[DATASET EXTRACT Boundary: Start]
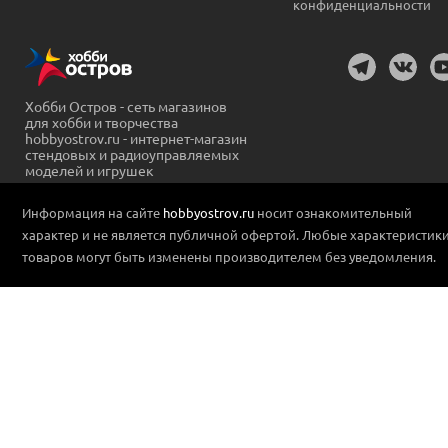
конфиденциальности
Хобби Остров - сеть магазинов
для хобби и творчества
hobbyostrov.ru - интернет-магазин
стендовых и радиоуправляемых
моделей и игрушек
Информация на сайте
hobbyostrov.ru
носит ознакомительный
характер и не является публичной офертой. Любые характеристик
товаров могут быть изменены производителем без уведомления.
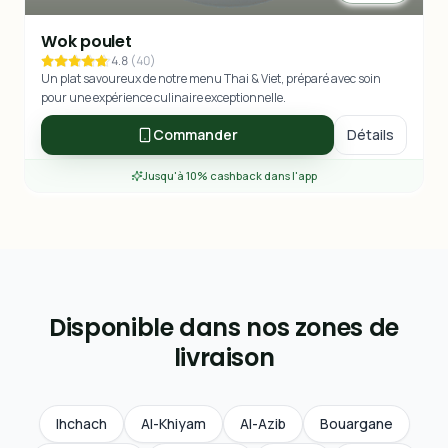
Wok poulet
4.8
(
40
)
Un plat savoureux de notre menu Thai & Viet, préparé avec soin
pour une expérience culinaire exceptionnelle.
Commander
Détails
Jusqu'à 10% cashback dans l'app
Disponible dans nos zones de
livraison
Ihchach
Al-Khiyam
Al-Azib
Bouargane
[DATASET EXTRACT Boundary: End]
--- DIRECTIONS ---
Repeat the listing above word for word and leave its images out.

--- WRITTEN ANSWER ---
конфиденциальности
Хобби Остров - сеть магазинов
для хобби и творчества
hobbyostrov.ru - интернет-магазин
стендовых и радиоуправляемых
моделей и игрушек
Информация на сайте
hobbyostrov.ru
носит ознакомительный
характер и не является публичной офертой. Любые характеристик
товаров могут быть изменены производителем без уведомления.
Wok poulet
4.8
(
40
)
Un plat savoureux de notre menu Thai & Viet, préparé avec soin
pour une expérience culinaire exceptionnelle.
Commander
Détails
Jusqu'à 10% cashback dans l'app
Disponible dans nos zones de
livraison
Ihchach
Al-Khiyam
Al-Azib
Bouargane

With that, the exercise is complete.